Hukum Menerima Hadiah Natal
Bismillah was shalatu was salamu ‘ala rasulillah
Pertama, Islam membolehkan umatnya untuk menerima hadiah dari orang
kafir. Apalagi jika tujuannya dalam rangka mengambil hati mereka dan memotivasi
mereka untuk simpati pada Islam. Sebagaimana Nabi shallallahu ‘alaihi
wa sallam menerima hadiah dari beberapa raja kafir, seperti beliau
pernah menerima hadiah dari Muqauqis, raja mesir yang beragama nasrani.
Dalam kitab shahihnya, Imam Bukhari menyatakan, Bab bolehnya
menerima hadiah dari orang musyrik. Kemudian beliau membawakan hadis dari Abu
Hurairah radhiallahu ‘anhu, dari Nabi shallallahu ‘alaihi
wa sallam, “Ibrahim ‘alaihis salam pernah berhijrah
bersama istrinya Sarah. Kemudian keduanya melewati sebuah kampung yang dipimpin
oleh raja yang zalim. Dan raja ini memberi hadiah Hajar kepada Sarah.”
Nabi shallallahu ‘alaihi wa sallam juga diberi hadiah kambing
oleh orang Yahudi, yang ada racunnya. Abu Humaid mengatakan, Raja Ailah
memberikan hadiah kepada Nabi shallallahu ‘alaihi wa sallam bighal
(peranakan kuda dengan keledai) berwarna putih dan dia juga memberi pakaian.
(Shahih Bukhari, sebelum hadis 2615)
Kedua, Terkait hukum menerima hadiah natal, pendapat yang tepat tentang
menerima hadiah dari orang kafir ketika natal hukumnya boleh, dengan beberapa
syarat yang akan kita simpulkan dari penjelasan berikut;
Menerima hadiah dari orang kafir di hari raya mereka, tidak
dianggap sebagai bentuk setuju dan ikut andil dalam hari raya mereka. Bahkan
perbuatan ini termasuk amal baik, apalagi jika tujuannya adalah untuk mengambil
hati dan memberi kesan yang baik tentang Islam. Allah Ta’ala membolehkan
untuk berbuat baik kepada orang kafir yang tidak memerangi kaum muslilmin.
Allah berfirman,
لا يَنْهَاكُمُ اللَّهُ عَنِ الَّذِينَ لَمْ يُقَاتِلُوكُمْ فِي
الدِّينِ وَلَمْ يُخْرِجُوكُمْ مِنْ دِيَارِكُمْ أَنْ تَبَرُّوهُمْ وَتُقْسِطُوا
إِلَيْهِمْ إِنَّ اللَّهَ يُحِبُّ الْمُقْسِطِينَ
“Allah tidak melarang kamu untuk berbuat baik dan berlaku adil
terhadap orang-orang yang tiada memerangimu karena agama dan tidak (pula)
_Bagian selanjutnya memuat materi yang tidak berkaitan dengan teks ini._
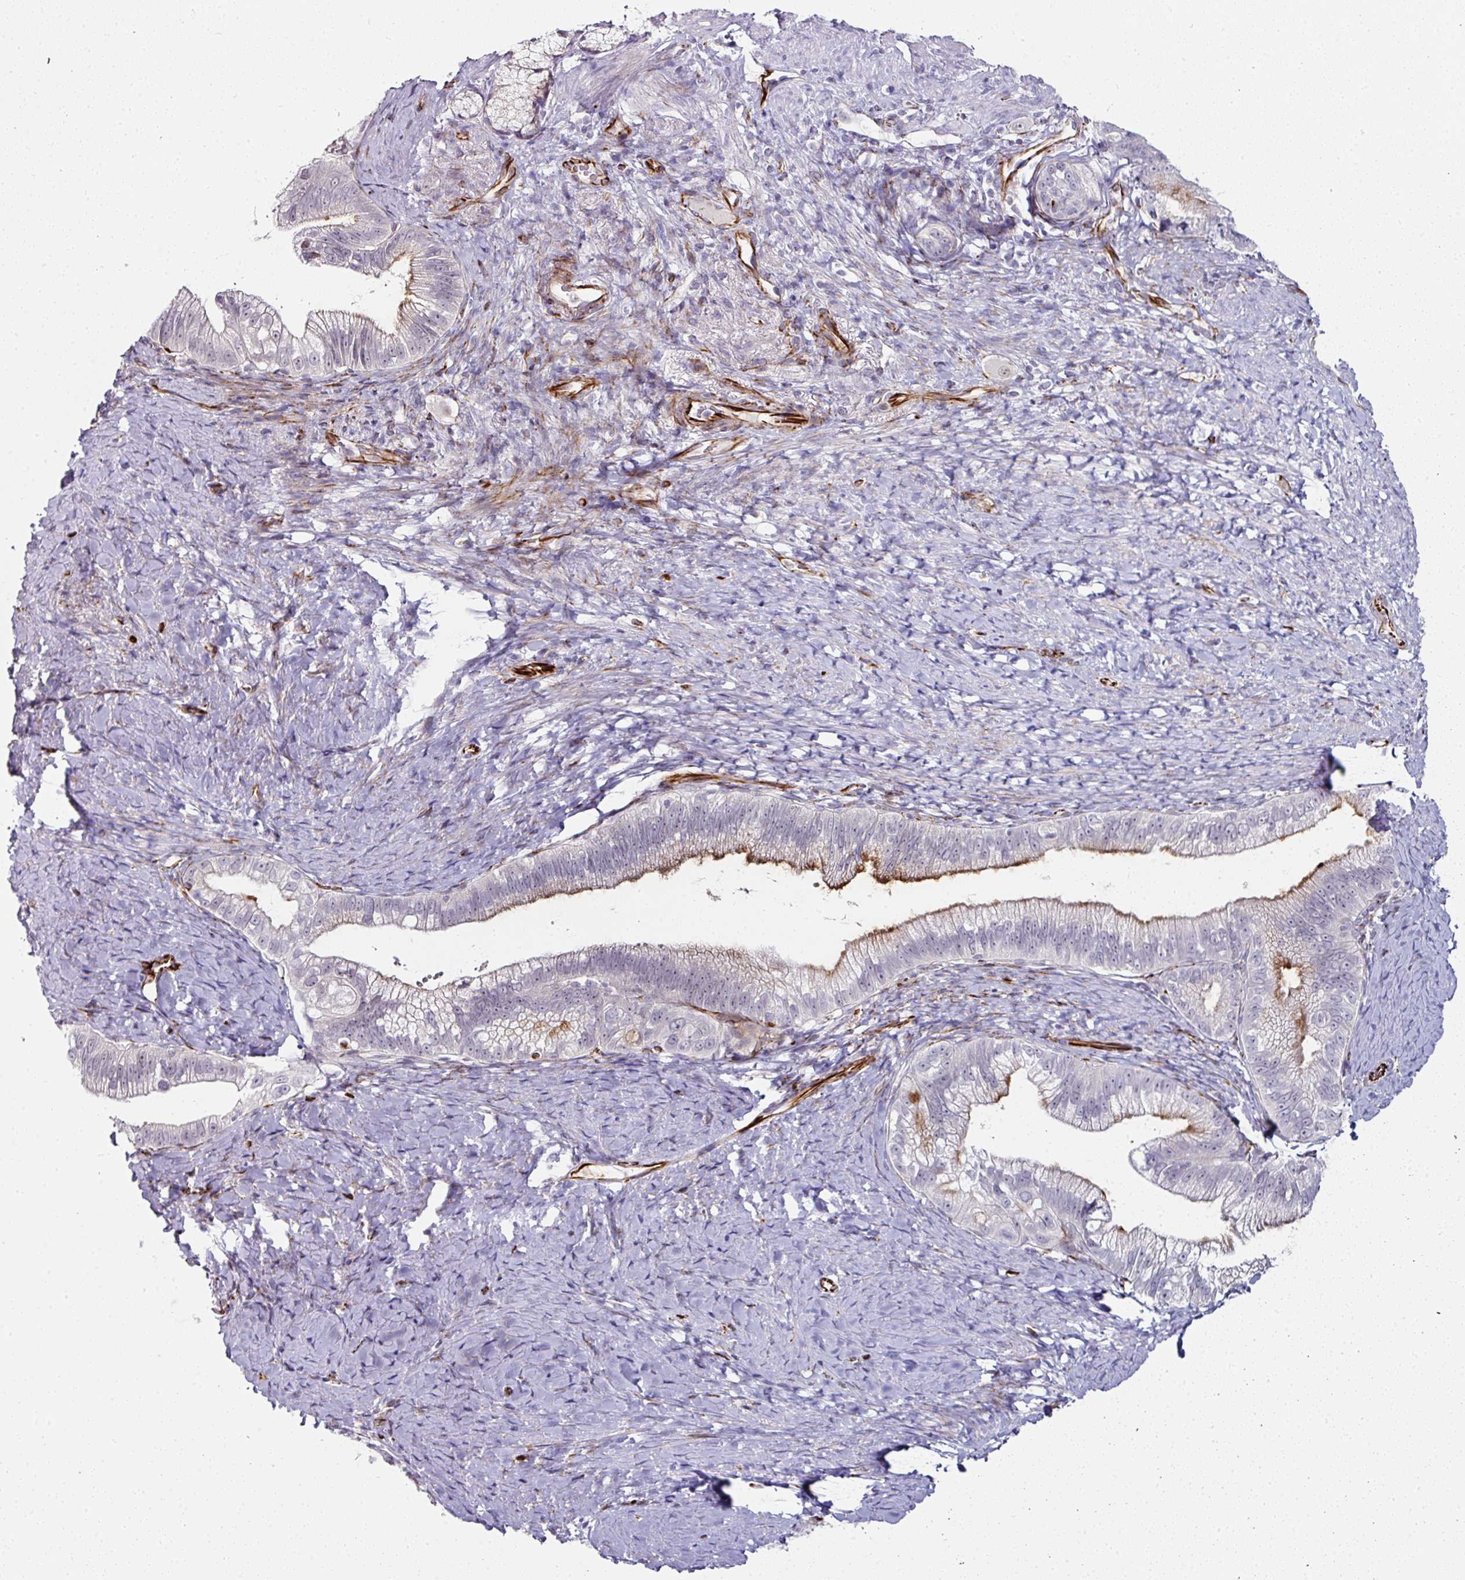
{"staining": {"intensity": "moderate", "quantity": "25%-75%", "location": "cytoplasmic/membranous"}, "tissue": "pancreatic cancer", "cell_type": "Tumor cells", "image_type": "cancer", "snomed": [{"axis": "morphology", "description": "Adenocarcinoma, NOS"}, {"axis": "topography", "description": "Pancreas"}], "caption": "Human pancreatic cancer (adenocarcinoma) stained with a protein marker displays moderate staining in tumor cells.", "gene": "TMPRSS9", "patient": {"sex": "male", "age": 70}}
mengusir kamu dari negerimu. Sesungguhnya Allah menyukai orang-orang yang
berlaku adil.” (QS. Al-Mumtahanan: 8)
Hanya saja perlu dipahami, berbuat baik pada orang kafir sama
sekali tidak sama dengan menyintai dan loyal kepada mereka. Karena kita tidak
boleh menyintai dan loyal kepada orang kafir. Allah berfirman,
لا تَجِدُ قَوْماً يُؤْمِنُونَ بِاللَّهِ وَالْيَوْمِ الآخِرِ
يُوَادُّونَ مَنْ حَادَّ اللَّهَ وَرَسُولَهُ وَلَوْ كَانُوا آبَاءَهُمْ أَوْ
أَبْنَاءَهُمْ أَوْ إِخْوَانَهُمْ أَوْ عَشِيرَتَهُمْ أُولَئِكَ كَتَبَ فِي
قُلُوبِهِمُ الأِيمَانَ وَأَيَّدَهُمْ بِرُوحٍ مِنْهُ وَيُدْخِلُهُمْ جَنَّاتٍ
“Kamu tak akan mendapati kaum yang beriman pada Allah dan hari
akhirat, saling berkasih-sayang dengan orang-orang yang menentang Allah dan
Rasul-Nya, sekalipun orang-orang itu bapak-bapak, atau anak-anak atau
saudara-saudara ataupun keluarga mereka. Mereka itulah orang-orang yang telah
menanamkan keimanan dalam hati mereka dan menguatkan mereka dengan pertolongan
yang datang daripada-Nya. Dan dimasukan-Nya mereka ke dalam surga …”
Demikian juga, Allah melarang kita untuk menjadikan orang kafir
sebagai ‘bithanah‘ [Arab: بِطَانَةً], yang artinya teman
dekat, sehingga menjadi tempat curhat. Allah berfirman,
يَا أَيُّهَا الَّذِينَ آمَنُوا لا تَتَّخِذُوا بِطَانَةً مِنْ
دُونِكُمْ لا يَأْلُونَكُمْ خَبَالاً وَدُّوا مَا عَنِتُّمْ قَدْ بَدَتِ
الْبَغْضَاءُ مِنْ أَفْوَاهِهِمْ وَمَا تُخْفِي صُدُورُهُمْ أَكْبَرُ
“Hai orang-orang yang beriman, janganlah kamu ambil menjadi
teman kepercayaanmu orang-orang yang, di luar kalanganmu (karena) mereka tidak
henti-hentinya (menimbulkan) kemudharatan bagimu. Mereka menyukai apa yang
menyusahkan kamu. Telah nyata kebencian dari mulut mereka, dan apa yang
disembunyikan oleh hati mereka adalah lebih besar lagi.” (QS. Ali Imran: 118)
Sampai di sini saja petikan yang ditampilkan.